● EXCERPT TO READ
# Shipwreck hunters stumble across mysterious find



## micropage7 (Feb 24, 2012)

Deep down on the bottom of the Baltic Sea, Swedish treasure hunters think they have made the find of a lifetime.

The problem is, they're not exactly sure what it is they've uncovered.

Out searching for shipwrecks at a secret location between Sweden and Finland, the deep-sea salvage company Ocean Explorer captured an incredible image more than 80 meters below the water's surface.

At first glance, team leader and commercial diver Peter Lindberg joked that his crew had just discovered an unidentified flying object, or UFO.






"I have been doing this for nearly 20 years so I have a seen a few objects on the bottom, but nothing like this," said Lindberg.

"We had been out for nine days and we were quite tired and we were on our way home, but we made a final run with a sonar fish and suddenly this thing turned up," he continued

Using side-scan sonar, the team found a 60-meter diameter cylinder-shaped object, with a rigid tail 400 meters long.

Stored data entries
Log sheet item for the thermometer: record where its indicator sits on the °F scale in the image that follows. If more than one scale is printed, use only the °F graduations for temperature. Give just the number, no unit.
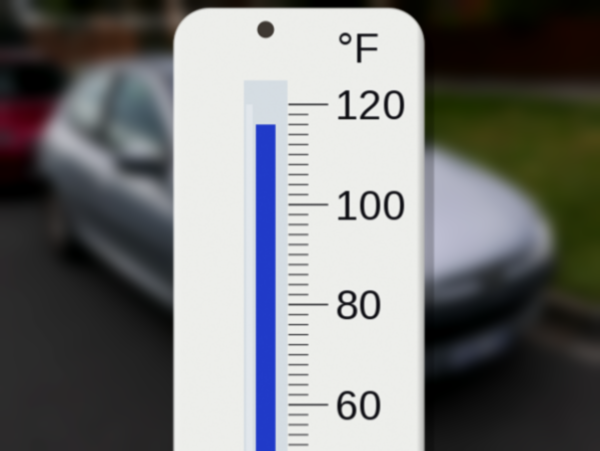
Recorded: 116
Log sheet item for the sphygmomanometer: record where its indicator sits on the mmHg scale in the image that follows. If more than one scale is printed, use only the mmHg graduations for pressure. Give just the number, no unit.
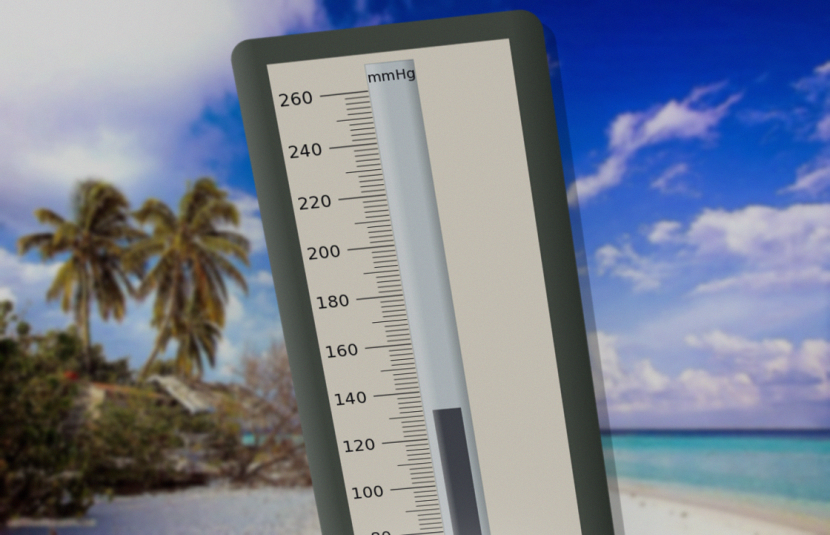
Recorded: 132
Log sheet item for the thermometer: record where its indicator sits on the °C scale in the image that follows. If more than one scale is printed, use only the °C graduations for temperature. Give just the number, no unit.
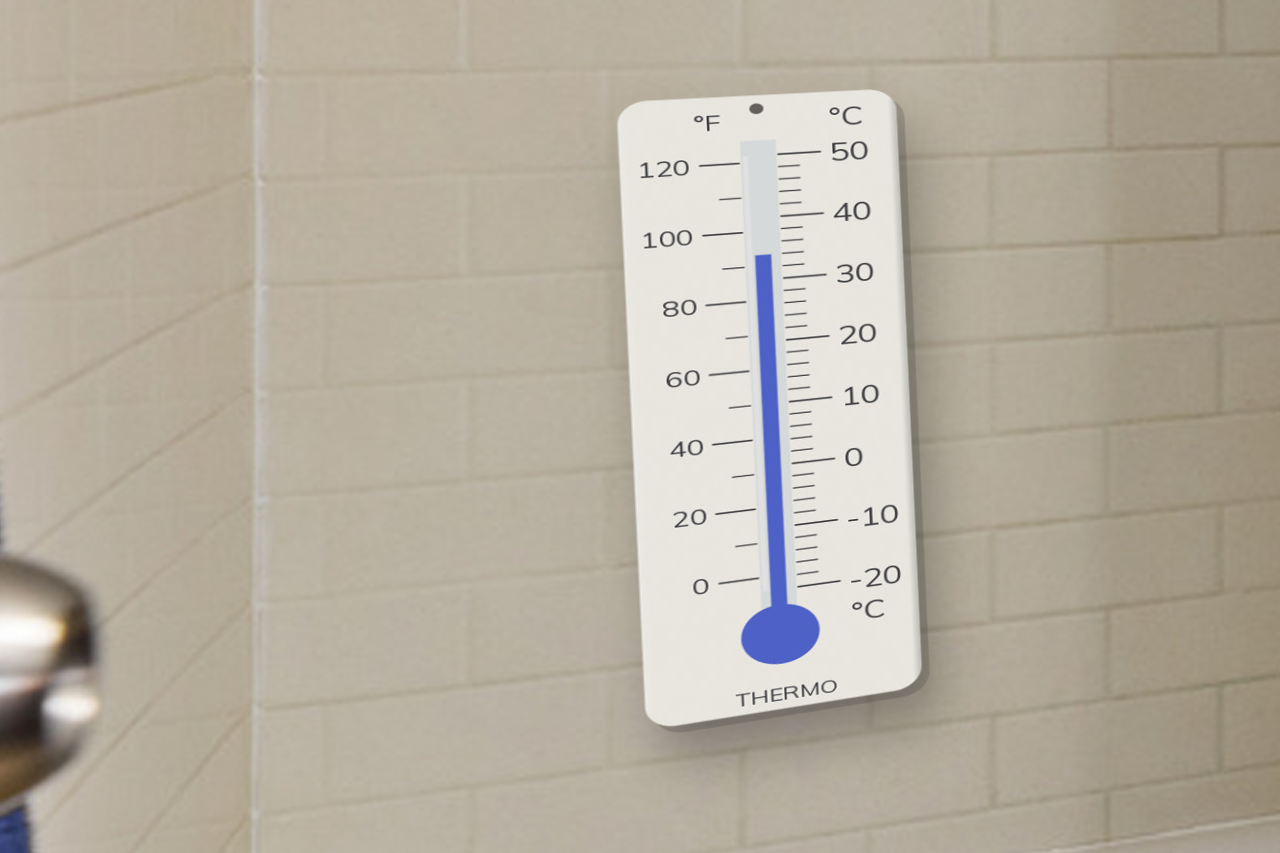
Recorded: 34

● REQUIREMENT 1
List every measurement given in meters in the post about the shipwreck hunters, along with what each one describes.
● REQUIREMENT 2
Answer these questions using the post about the shipwreck hunters:
(a) In which sea did the find take place?
(b) What is the name of the deep-sea salvage company?
(c) What technology did the team use to find the object?
The listing has no connection to the post about the shipwreck hunters.

● EXERCISE OUTPUT 1
- More than 80 meters: the depth below the water's surface at which the image was captured
- 60 meters: the diameter of the cylinder-shaped object
- 400 meters: the length of the object's rigid tail

● EXERCISE OUTPUT 2
(a) The Baltic Sea
(b) Ocean Explorer
(c) Side-scan sonar